To handle this, the prologue uses a macro called PROLOG_PUSH_MACHINE_FRAME. It’s a Windows construct that generates no instructions — only unwind opcodes. It tells the stack walker: “the return address and stack pointer are saved at known offsets in this frame.” That’s how the walker recovers PC and SP for frames that were entered without a call.

Now look at the prologue before my fix:

PROLOG_STACK_ALLOC 0x50
PROLOG_PUSH_MACHINE_FRAME

PROLOG_STACK_ALLOC 0x50 does two things: it emits an instruction (sub sp, sp, #0x50) and an unwind opcode (SP += 0x50). But PROLOG_PUSH_MACHINE_FRAME already restores SP to its correct value as part of its own unwind. The PROLOG_STACK_ALLOC opcode then adds another 0x50 on top of the already-correct SP — pushing it too high by 0x50 bytes. That’s enough to skip past one frame on the stack. One frame disappears.

One byte

The fix: replace PROLOG_STACK_ALLOC 0x50 with PROLOG_NOP sub sp, sp, #0x50. The machine instruction is identical — the stack still gets allocated. But PROLOG_NOP doesn’t emit an unwind opcode. The redundant SP += 0x50 is gone. The stack pointer unwinds to the right place. The missing frame comes back.

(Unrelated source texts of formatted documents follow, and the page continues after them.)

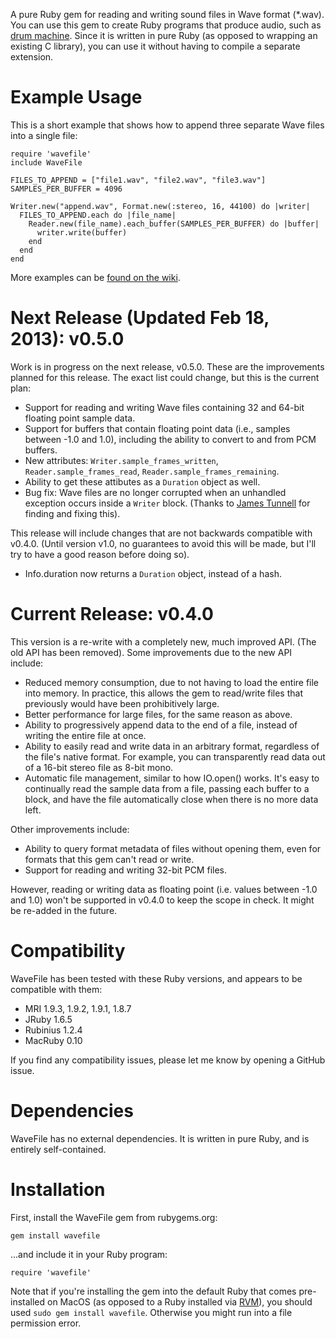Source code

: A pure Ruby gem for reading and writing sound files in Wave format (*.wav). You can use this gem to create Ruby programs that produce audio, such as [drum machine](http://beatsdrummachine.com). Since it is written in pure Ruby (as opposed to wrapping an existing C library), you can use it without having to compile a separate extension.


# Example Usage

This is a short example that shows how to append three separate Wave files into a single file:

    require 'wavefile'
    include WaveFile
    
    FILES_TO_APPEND = ["file1.wav", "file2.wav", "file3.wav"]
    SAMPLES_PER_BUFFER = 4096

    Writer.new("append.wav", Format.new(:stereo, 16, 44100) do |writer|
      FILES_TO_APPEND.each do |file_name|
        Reader.new(file_name).each_buffer(SAMPLES_PER_BUFFER) do |buffer|
          writer.write(buffer)
        end
      end
    end

More examples can be [found on the wiki](https://github.com/jstrait/wavefile/wiki).


# Next Release (Updated Feb 18, 2013): v0.5.0

Work is in progress on the next release, v0.5.0. These are the improvements planned for this release. The exact list could change, but this is the current plan:

* Support for reading and writing Wave files containing 32 and 64-bit floating point sample data.
* Support for buffers that contain floating point data (i.e., samples between -1.0 and 1.0), including the ability to convert to and from PCM buffers.
* New attributes: `Writer.sample_frames_written`, `Reader.sample_frames_read`, `Reader.sample_frames_remaining`.
* Ability to get these attibutes as a `Duration` object as well.
* Bug fix: Wave files are no longer corrupted when an unhandled exception occurs inside a `Writer` block. (Thanks to [James Tunnell](https://github.com/jamestunnell) for finding and fixing this).

This release will include changes that are not backwards compatible with v0.4.0. (Until version v1.0, no guarantees to avoid this will be made, but I'll try to have a good reason before doing so).

* Info.duration now returns a `Duration` object, instead of a hash.


# Current Release: v0.4.0

This version is a re-write with a completely new, much improved API. (The old API has been removed). Some improvements due to the new API include:

* Reduced memory consumption, due to not having to load the entire file into memory. In practice, this allows the gem to read/write files that previously would have been prohibitively large.
* Better performance for large files, for the same reason as above.
* Ability to progressively append data to the end of a file, instead of writing the entire file at once.
* Ability to easily read and write data in an arbitrary format, regardless of the file's native format. For example, you can transparently read data out of a 16-bit stereo file as 8-bit mono.
* Automatic file management, similar to how IO.open() works. It's easy to continually read the sample data from a file, passing each buffer to a block, and have the file automatically close when there is no more data left.

Other improvements include:

* Ability to query format metadata of files without opening them, even for formats that this gem can't read or write.
* Support for reading and writing 32-bit PCM files.

However, reading or writing data as floating point (i.e. values between -1.0 and 1.0) won't be supported in v0.4.0 to keep the scope in check. It might be re-added in the future.


# Compatibility

WaveFile has been tested with these Ruby versions, and appears to be compatible with them:

* MRI 1.9.3, 1.9.2, 1.9.1, 1.8.7
* JRuby 1.6.5
* Rubinius 1.2.4
* MacRuby 0.10

If you find any compatibility issues, please let me know by opening a GitHub issue.


# Dependencies

WaveFile has no external dependencies. It is written in pure Ruby, and is entirely self-contained.


# Installation

First, install the WaveFile gem from rubygems.org:

    gem install wavefile

...and include it in your Ruby program:

    require 'wavefile'

Note that if you're installing the gem into the default Ruby that comes pre-installed on MacOS (as opposed to a Ruby installed via [RVM](http://beginrescueend.com/)), you should used `sudo gem install wavefile`. Otherwise you might run into a file permission error.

A week of chasing through debug events, stack walkers, register displays, unwind opcodes, and ARM64 addressing modes. The fix was deleting one unwind opcode — one byte.

This entire investigation depended on one luxury: determinism. The bug reproduced the same way every time, which made the birthday trick possible — run once to observe, run again to catch. Without determinism, none of that works. You can’t set a conditional breakpoint for a birthday that changes between runs.


Originally written in Cantonese for a forum in April 2018. Translated and adapted here for preservation.

Looking back, this was comfortable ground. Deterministic bugs are hard, but they play fair — you can always rewind and try again. The real growth came later, when I started working on the garbage collector. Nothing was reproducible. Heap corruption surfaced in different places every run. The birthday trick was useless. Every technique I’d relied on had to be replaced with something that could cope with randomness. That transition — from deterministic debugging to non-deterministic heap corruption — was one of the hardest and most important leaps in my career. The memory corruption series is about that world.